Date of Conferral







Andrew E. Thomas


Although minority students are enrolling in community colleges at increasing rates, these students also leave at higher rates than their non-minority counterparts. The purpose of this quantitative study was to understand the relationship between selected antecedents of educational engagement and student persistence and to examine how persistence varied for first-year Hispanic and non-Hispanic students in Idaho community colleges. Drawing from Kahu's holistic approach, which conceptualizes students' engagement as arising from an interrelationship between institutional and student characteristics, this study surveyed 132 first-semester Idaho community college students. A MANOVA was used to identify the relationship between variables representing aspects of student engagement and persistence. There were significant differences in variables within 2 antecedents, structural-student (maternal education level) and psychosocial-relationship (quality of peer relationships). Further, the study examined the relationship differences between Hispanic and non-Hispanic students, suggesting significant differences within the antecedent of structural-student.
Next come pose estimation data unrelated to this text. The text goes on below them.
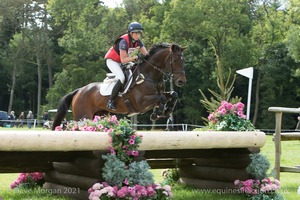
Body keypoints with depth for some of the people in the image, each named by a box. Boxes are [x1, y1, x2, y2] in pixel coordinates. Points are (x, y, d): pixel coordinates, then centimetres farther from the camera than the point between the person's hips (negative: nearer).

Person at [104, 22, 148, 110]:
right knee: (121, 78, -27)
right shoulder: (124, 41, -28)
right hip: (112, 60, -8)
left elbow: (146, 54, -9)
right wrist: (135, 57, -41)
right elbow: (123, 60, -31)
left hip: (122, 61, 9)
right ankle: (111, 101, -21)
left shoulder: (137, 41, -6)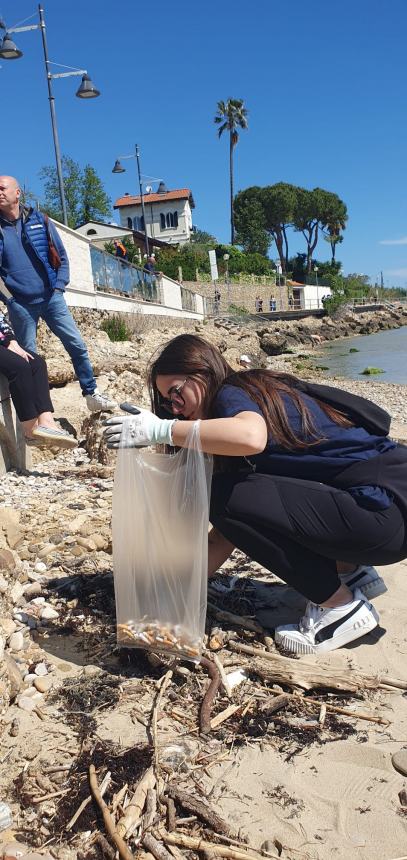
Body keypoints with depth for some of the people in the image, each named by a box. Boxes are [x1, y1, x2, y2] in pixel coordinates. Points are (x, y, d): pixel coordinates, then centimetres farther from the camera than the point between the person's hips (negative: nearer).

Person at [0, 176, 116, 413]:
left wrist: (59, 286, -3)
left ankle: (92, 394, 11)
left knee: (77, 345, -1)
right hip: (20, 304, -1)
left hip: (51, 297, 1)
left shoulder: (39, 220, 4)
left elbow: (61, 256, 8)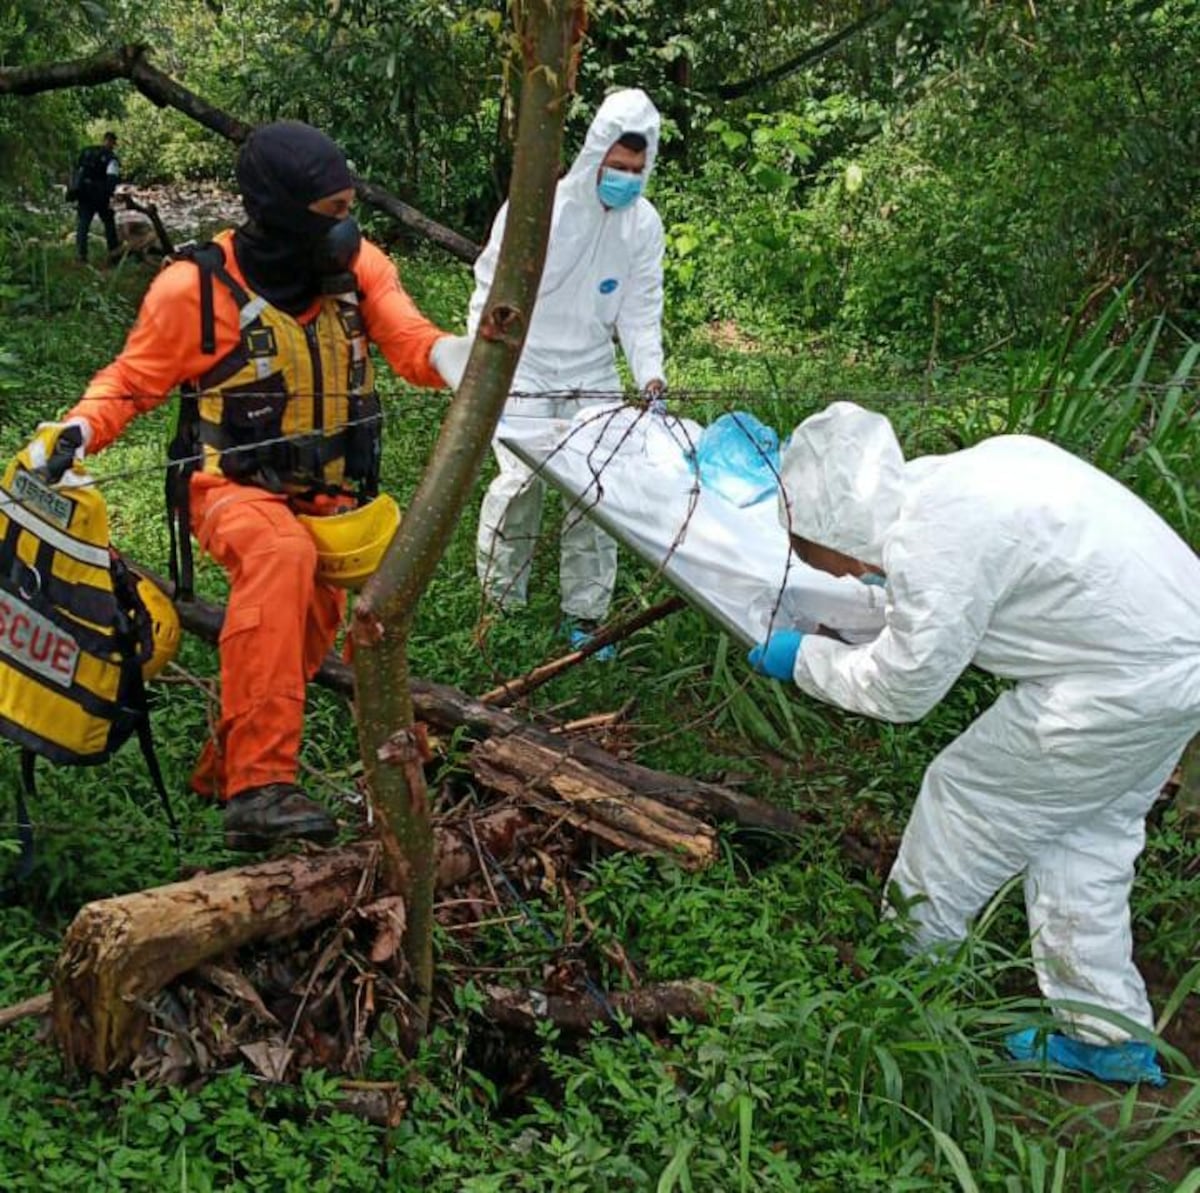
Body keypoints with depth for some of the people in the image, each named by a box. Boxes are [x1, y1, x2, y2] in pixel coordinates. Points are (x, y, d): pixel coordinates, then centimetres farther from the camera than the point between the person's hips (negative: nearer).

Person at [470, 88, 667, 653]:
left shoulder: (643, 223, -5)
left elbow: (640, 310, 0)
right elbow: (491, 293, -8)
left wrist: (650, 374, -15)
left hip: (593, 373, 4)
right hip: (525, 367, -3)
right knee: (522, 477, -15)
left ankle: (584, 614, 11)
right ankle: (501, 601, 6)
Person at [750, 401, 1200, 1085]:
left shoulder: (931, 543, -22)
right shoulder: (960, 477, 4)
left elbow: (902, 688, -12)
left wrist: (803, 658, 4)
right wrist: (893, 585, 31)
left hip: (1125, 688, -9)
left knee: (967, 792, 8)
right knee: (1084, 835, 20)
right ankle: (1111, 1036, 30)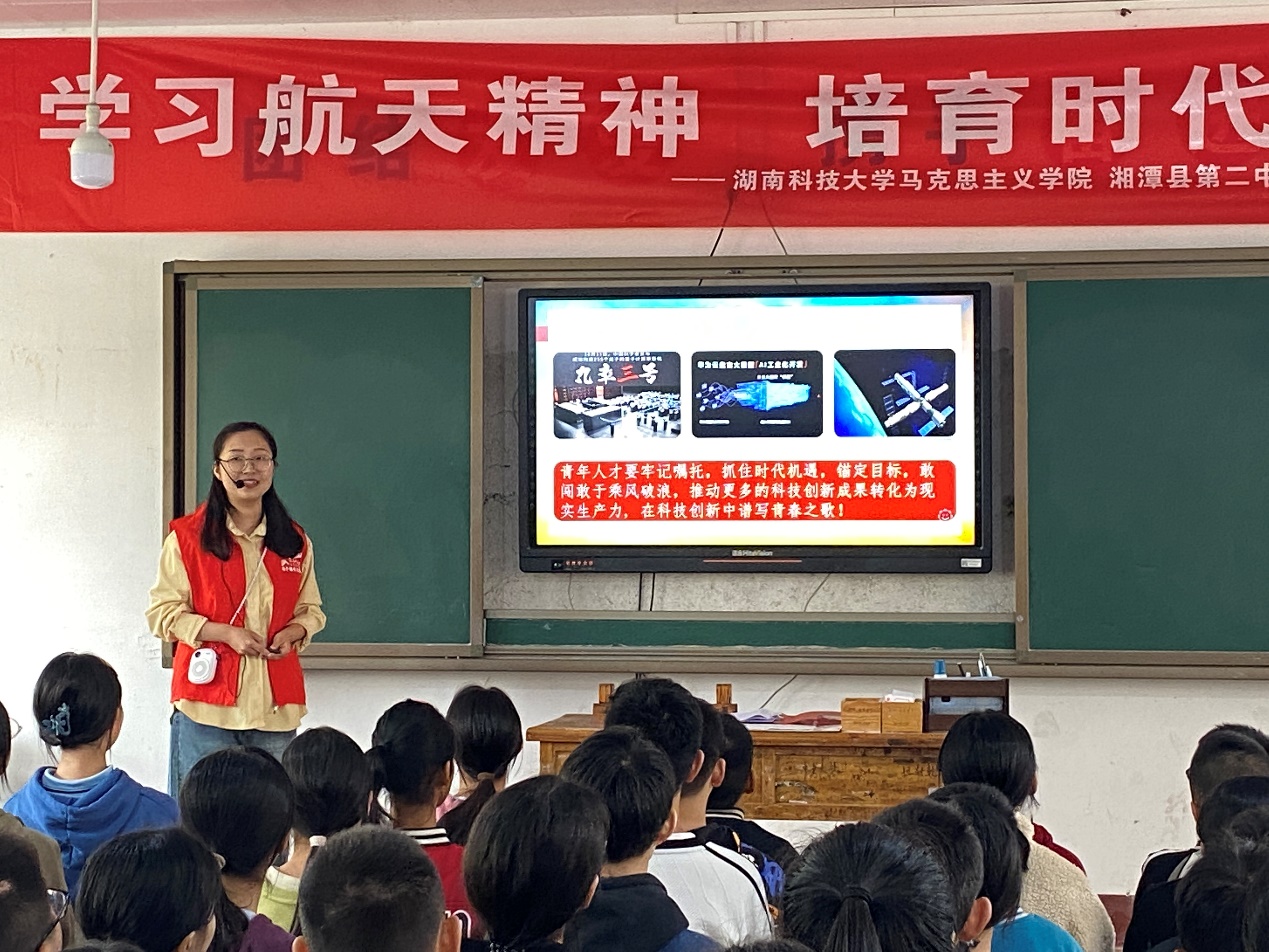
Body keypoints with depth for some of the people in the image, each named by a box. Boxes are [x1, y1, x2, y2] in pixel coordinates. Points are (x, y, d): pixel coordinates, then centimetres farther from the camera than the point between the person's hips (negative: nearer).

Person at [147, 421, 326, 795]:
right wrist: (226, 633, -13)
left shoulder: (295, 542, 12)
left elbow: (311, 609, 19)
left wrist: (293, 633, -4)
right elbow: (163, 612, -1)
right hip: (207, 703, -3)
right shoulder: (188, 537, 1)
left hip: (275, 706, 3)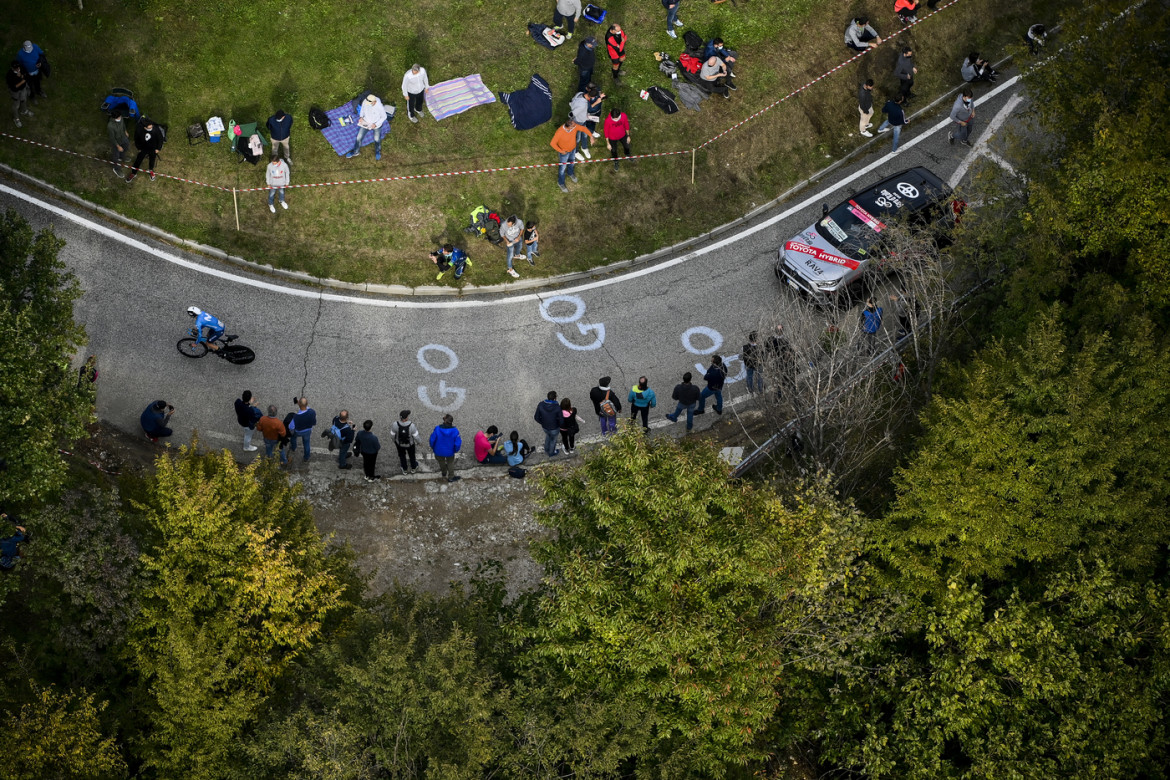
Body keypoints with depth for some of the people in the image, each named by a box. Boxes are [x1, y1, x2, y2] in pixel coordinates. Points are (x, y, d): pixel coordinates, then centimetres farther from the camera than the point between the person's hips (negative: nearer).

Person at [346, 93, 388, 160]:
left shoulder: (379, 107, -31)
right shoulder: (365, 102, -19)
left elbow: (384, 117, -13)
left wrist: (376, 124, -20)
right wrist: (361, 117, -10)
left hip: (376, 123, -3)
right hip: (366, 122, 3)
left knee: (377, 139, -13)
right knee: (359, 137, -2)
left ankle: (377, 152, 18)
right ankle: (356, 152, 22)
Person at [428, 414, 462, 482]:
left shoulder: (437, 429, -31)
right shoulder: (455, 431, -28)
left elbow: (432, 440, -17)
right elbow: (457, 443, -18)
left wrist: (432, 447, 6)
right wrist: (456, 450, 5)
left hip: (439, 451, 1)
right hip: (450, 452, -1)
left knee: (441, 462, 32)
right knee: (450, 463, 28)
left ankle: (444, 472, 60)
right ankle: (451, 477, 46)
Higher levels of paternal education and family income were significant in Hispanic student persistence. This research is expected to contribute to empirical knowledge of student persistence and educational engagement; it benefits the academic community as a whole in the development of best practices and intervention programs. Enhanced persistence has positive social and economic benefits for students who complete their education; for the institution, it yields diversity; and for society as a whole, it yields educated citizens from diverse backgrounds.